먼저, 도 5를 참조하면, 본 발명에 따른 학습 과정은 S101 내지 S104를 포함할 수 있으며, 학습부(451)에 의해 제어될 수 있다. 즉, 학습부(451)는 3차원 영상 카메라(100)로부터 획득한 3차원 깊이 영상 및 인체 관절 정보를 이용하여 이상 이벤트 탐지를 위한 딥 러닝 모델인 이벤트 인지 모델을 생성하는 학습 과정을 수행할 수 있다.First, referring to FIG. 5 , the learning process according to the present invention may include steps S101 to S104 and may be controlled by the learning unit 451 . That is, the learning unit 451 may perform a learning process of generating an event recognition model, which is a deep learning model for detecting abnormal events, using the 3D depth image and human joint information obtained from the 3D image camera 100 . there is.

즉, S101에서, 3차원 영상 카메라(100)로부터 3차원 깊이 영상을 취득하며, 해당 3차원 깊이 영상에 나타난 인물에 대한 인체 관절 정보를 취득한다. 이때, 인체 관절 정보는 해당 3차원 깊이 영상에 대한 영상 처리를 통해 취득된 것으로서, 해당 화면 상의 인물에 대한 관절 위치에 대한 정보이며, 영상 정보일 수 있다. That is, in S101, a 3D depth image is acquired from the 3D imaging camera 100, and human joint information about a person displayed in the 3D depth image is acquired. In this case, the human joint information is obtained through image processing on the corresponding 3D depth image, and is information on the joint position of the person on the corresponding screen, and may be image information.
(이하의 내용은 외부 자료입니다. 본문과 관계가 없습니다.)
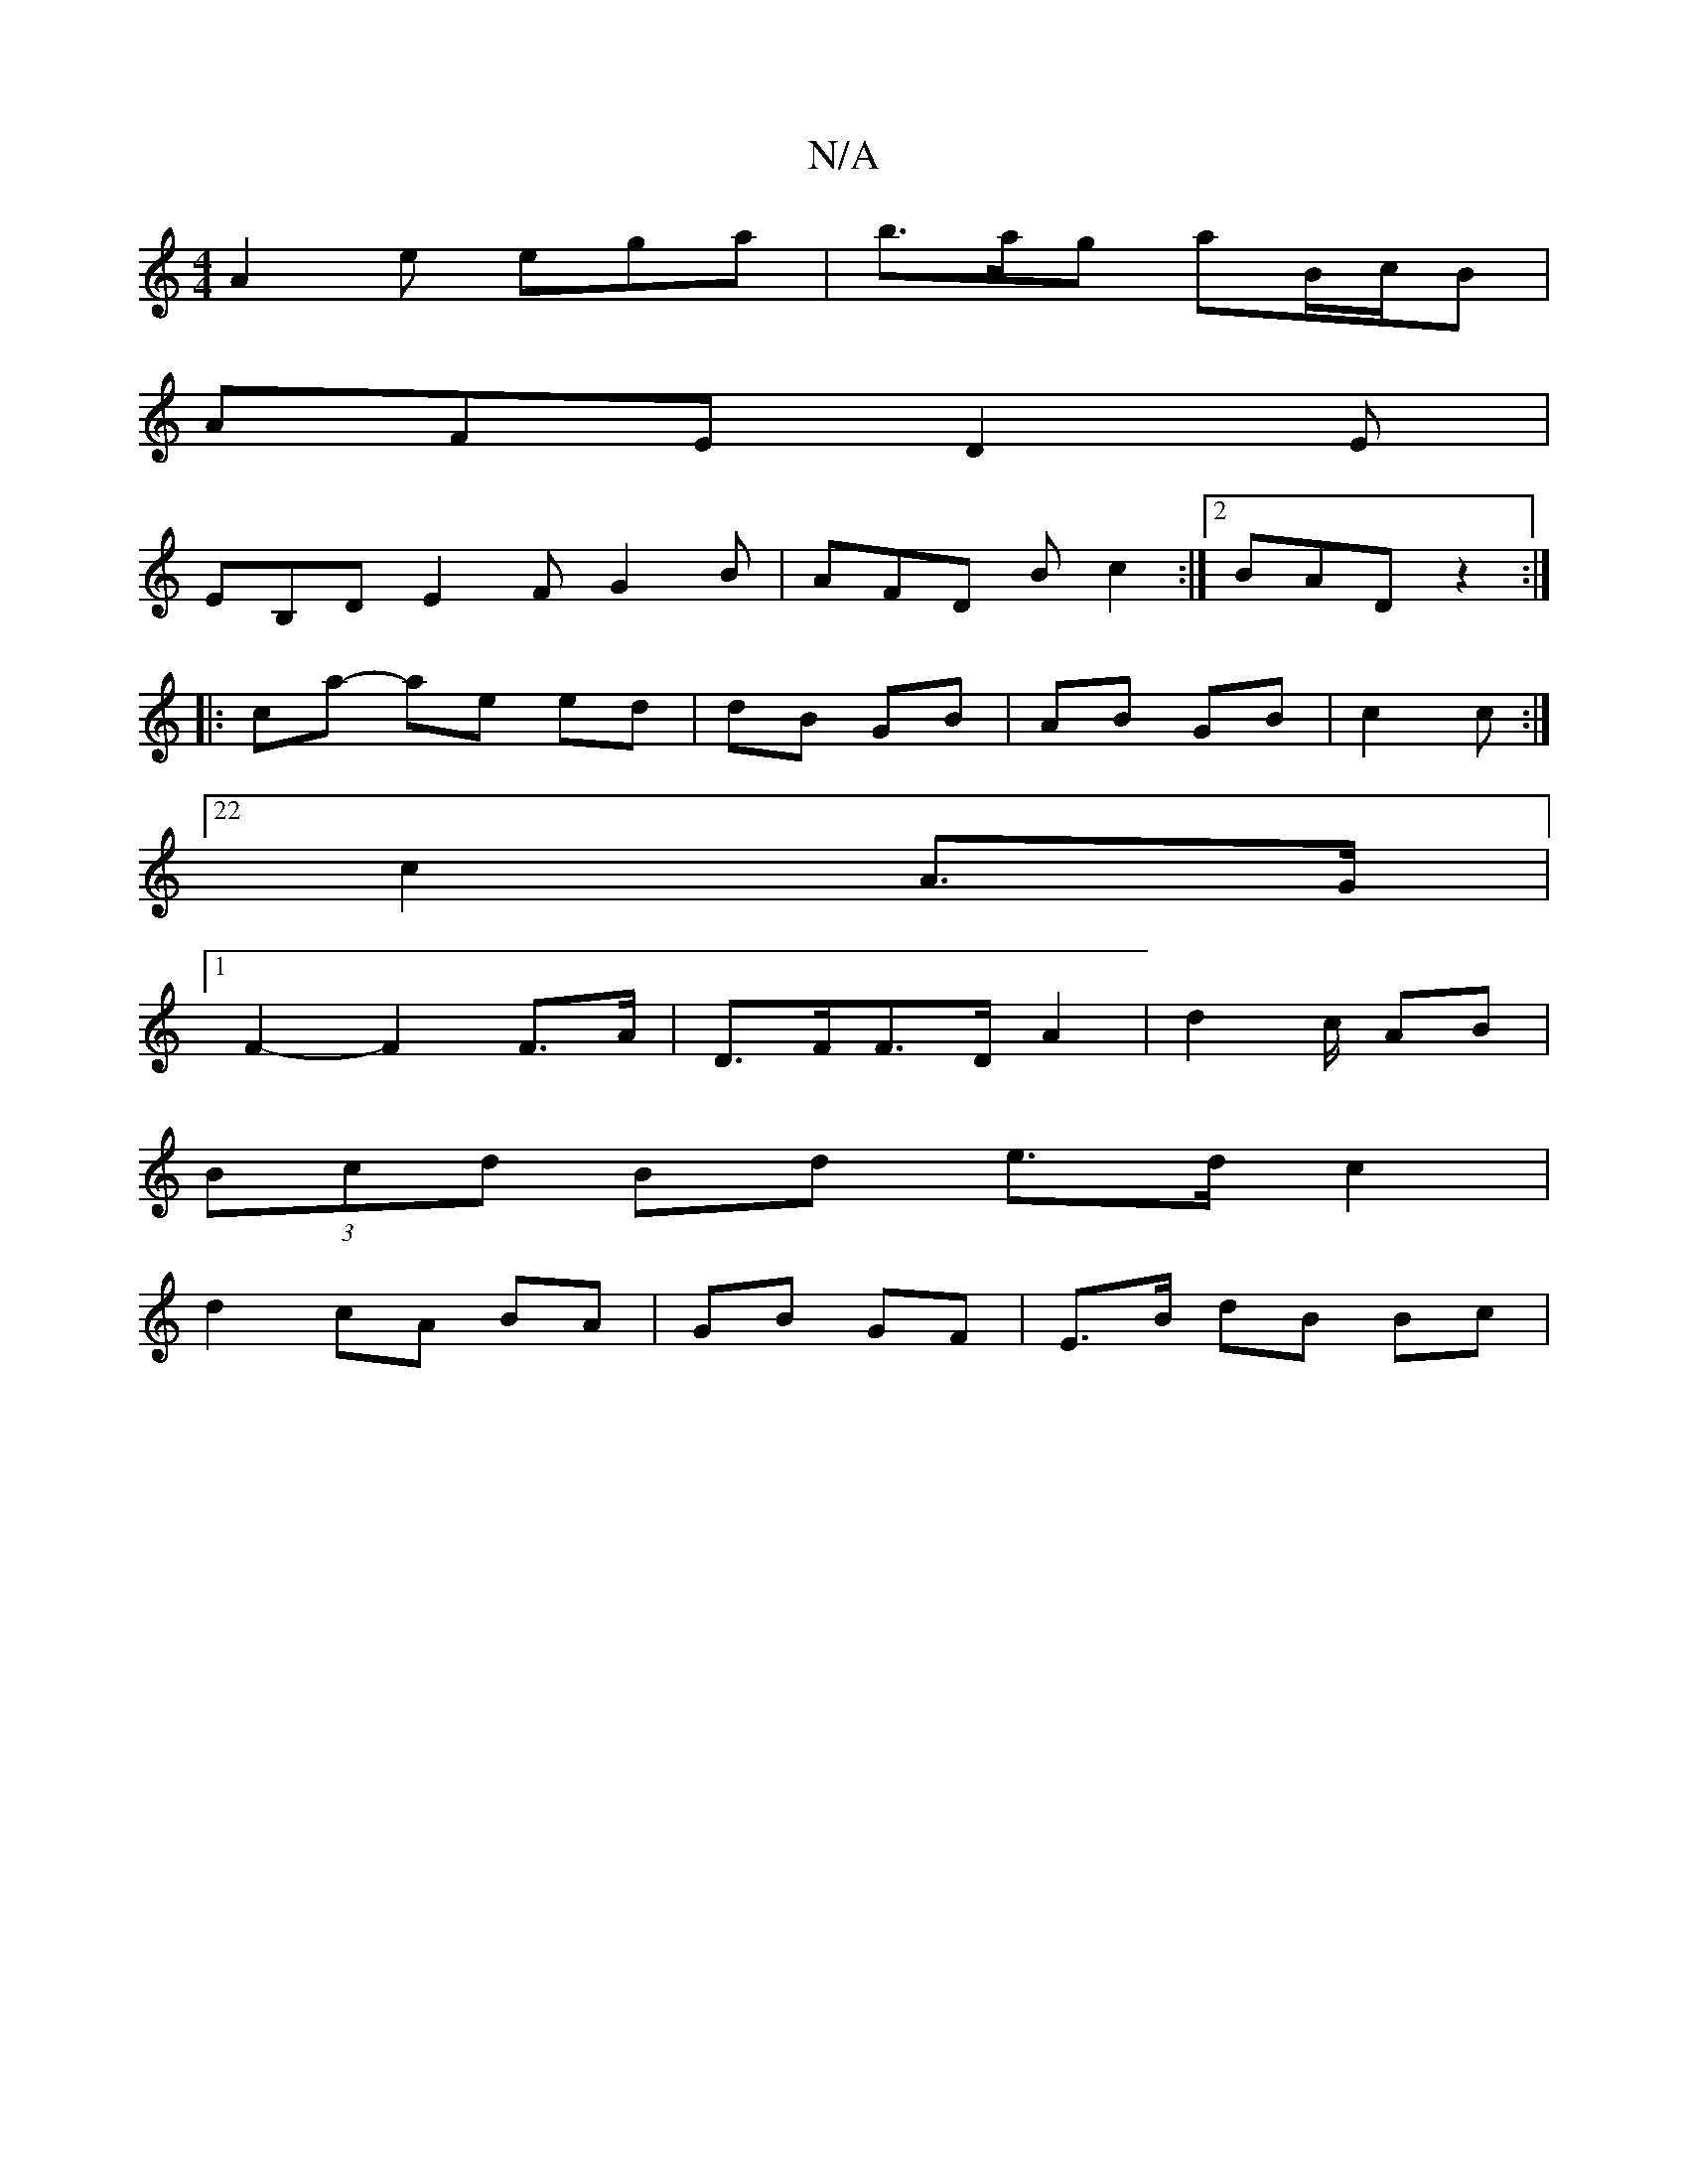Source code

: X:1
T:N/A
M:4/4
R:N/A
K:Cmajor
A2e ega|b>ag aB/c/B |
AFE D2E |
EB,D E2 F G2B |AFD Bc2:|2 BAD z2:|
|:ca- ae ed | dB GB | AB GB | c2 c :|
[22c2A>G |
[1 F2- F2F>A | D>FF>D A2|d4/2c/2 AB |
(3Bcd Bd e>d c2|
d2 cA BA | GB GF | E>B dB Bc|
가령, 인체 관절 정보는 다양한 인체 관절 추출 알고리즘을 이용하여 취득될 수 있다. 또는, 인체 관절 정보는 딥 러닝 기법을 통해 학습된 딥 러닝 모델을 이용하여 취득될 수 있다. 이 경우, 해당 딥 러닝 모델은 인물을 포함하는 3차원 깊이 영상의 입력 데이터와, 해당 3차원 깊이 영상에서 해당 인물의 인체 관절 정보에 대한 결과 데이터를 포함한 학습 데이터를 이용해 딥 러닝 기법에 따라 학습될 수 있다. 이와 같이 학습된 딥 러닝 모델은 3차원 깊이 영상이 입력되는 경우, 그에 대한 인체 관절 정보를 결과값으로 생성할 수 있다.For example, human joint information may be acquired using various human joint extraction algorithms. Alternatively, the human joint information may be acquired using a deep learning model learned through a deep learning technique. In this case, the deep learning model is to be learned according to the deep learning technique using the input data of the 3D depth image including the person and the learning data including the result data on the joint information of the person in the 3D depth image. can When a three-dimensional depth image is input, the deep learning model learned in this way may generate human joint information about it as a result value.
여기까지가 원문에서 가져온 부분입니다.